*Supplied material:*

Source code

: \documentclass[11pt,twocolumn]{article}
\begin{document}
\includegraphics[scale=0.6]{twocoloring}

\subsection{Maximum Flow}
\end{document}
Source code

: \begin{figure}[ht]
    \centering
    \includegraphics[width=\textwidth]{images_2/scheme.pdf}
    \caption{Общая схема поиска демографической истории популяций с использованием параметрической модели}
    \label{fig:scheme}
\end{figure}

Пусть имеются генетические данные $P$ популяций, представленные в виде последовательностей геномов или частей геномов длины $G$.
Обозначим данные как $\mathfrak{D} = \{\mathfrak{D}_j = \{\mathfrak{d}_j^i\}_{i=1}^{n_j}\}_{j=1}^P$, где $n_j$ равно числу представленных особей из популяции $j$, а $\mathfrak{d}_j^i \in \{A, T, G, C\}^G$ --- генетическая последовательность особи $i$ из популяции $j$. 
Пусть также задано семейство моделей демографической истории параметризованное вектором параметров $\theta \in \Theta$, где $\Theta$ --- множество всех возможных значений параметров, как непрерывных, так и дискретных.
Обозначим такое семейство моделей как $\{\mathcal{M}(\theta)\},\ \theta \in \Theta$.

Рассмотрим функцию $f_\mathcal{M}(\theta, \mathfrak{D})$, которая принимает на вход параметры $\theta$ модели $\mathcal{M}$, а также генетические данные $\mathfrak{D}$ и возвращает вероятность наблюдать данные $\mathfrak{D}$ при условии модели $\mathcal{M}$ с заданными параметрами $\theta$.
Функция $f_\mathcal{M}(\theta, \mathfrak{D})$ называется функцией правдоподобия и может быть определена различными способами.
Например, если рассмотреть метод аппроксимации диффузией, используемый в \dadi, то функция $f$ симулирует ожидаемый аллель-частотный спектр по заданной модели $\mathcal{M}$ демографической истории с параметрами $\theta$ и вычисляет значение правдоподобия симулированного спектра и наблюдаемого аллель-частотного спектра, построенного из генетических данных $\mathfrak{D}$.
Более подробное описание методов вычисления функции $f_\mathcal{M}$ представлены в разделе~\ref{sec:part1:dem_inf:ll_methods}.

*Problem to work on:*
All entries above must be reproduced without a single change.

*Reply:*
Source code

: \documentclass[11pt,twocolumn]{article}
\begin{document}
\includegraphics[scale=0.6]{twocoloring}

\subsection{Maximum Flow}
\end{document}
Source code

: \begin{figure}[ht]
    \centering
    \includegraphics[width=\textwidth]{images_2/scheme.pdf}
    \caption{Общая схема поиска демографической истории популяций с использованием параметрической модели}
    \label{fig:scheme}
\end{figure}

Пусть имеются генетические данные $P$ популяций, представленные в виде последовательностей геномов или частей геномов длины $G$.
Обозначим данные как $\mathfrak{D} = \{\mathfrak{D}_j = \{\mathfrak{d}_j^i\}_{i=1}^{n_j}\}_{j=1}^P$, где $n_j$ равно числу представленных особей из популяции $j$, а $\mathfrak{d}_j^i \in \{A, T, G, C\}^G$ --- генетическая последовательность особи $i$ из популяции $j$. 
Пусть также задано семейство моделей демографической истории параметризованное вектором параметров $\theta \in \Theta$, где $\Theta$ --- множество всех возможных значений параметров, как непрерывных, так и дискретных.
Обозначим такое семейство моделей как $\{\mathcal{M}(\theta)\},\ \theta \in \Theta$.

Рассмотрим функцию $f_\mathcal{M}(\theta, \mathfrak{D})$, которая принимает на вход параметры $\theta$ модели $\mathcal{M}$, а также генетические данные $\mathfrak{D}$ и возвращает вероятность наблюдать данные $\mathfrak{D}$ при условии модели $\mathcal{M}$ с заданными параметрами $\theta$.
Функция $f_\mathcal{M}(\theta, \mathfrak{D})$ называется функцией правдоподобия и может быть определена различными способами.
Например, если рассмотреть метод аппроксимации диффузией, используемый в \dadi, то функция $f$ симулирует ожидаемый аллель-частотный спектр по заданной модели $\mathcal{M}$ демографической истории с параметрами $\theta$ и вычисляет значение правдоподобия симулированного спектра и наблюдаемого аллель-частотного спектра, построенного из генетических данных $\mathfrak{D}$.
Более подробное описание методов вычисления функции $f_\mathcal{M}$ представлены в разделе~\ref{sec:part1:dem_inf:ll_methods}.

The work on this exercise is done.